§ What you have to do:
Reproduce the text of each row below word for word, with the same line breaks, and leave the pictures out of your answer.

§ Data records:
· · ·

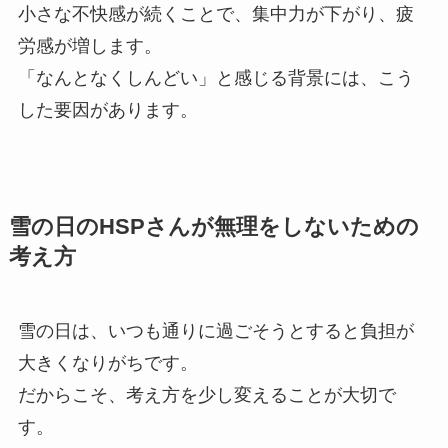
小さな不快感が続くことで、集中力が下がり、疲
労感が増します。
「なんとなくしんどい」と感じる背景には、こう
した要因があります。
雪の日のHSPさんが無理をしないための
考え方
雪の日は、いつも通りに過ごそうとすると負担が
大きくなりがちです。
だからこそ、考え方を少し変えることが大切で
す。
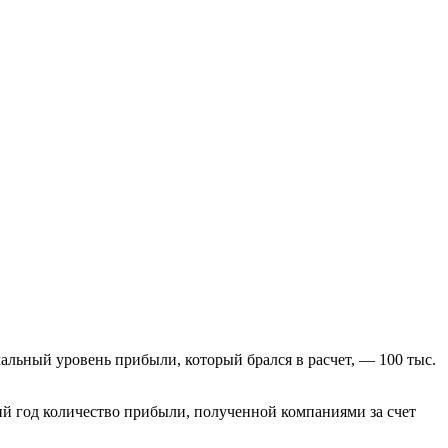
льный уровень прибыли, который брался в расчет, — 100 тыс.
ий год количество прибыли, полученной компаниями за счет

· · ·

§ Task result:
小さな不快感が続くことで、集中力が下がり、疲
労感が増します。
「なんとなくしんどい」と感じる背景には、こう
した要因があります。
雪の日のHSPさんが無理をしないための
考え方
雪の日は、いつも通りに過ごそうとすると負担が
大きくなりがちです。
だからこそ、考え方を少し変えることが大切で
す。
льный уровень прибыли, который брался в расчет, — 100 тыс.
ий год количество прибыли, полученной компаниями за счет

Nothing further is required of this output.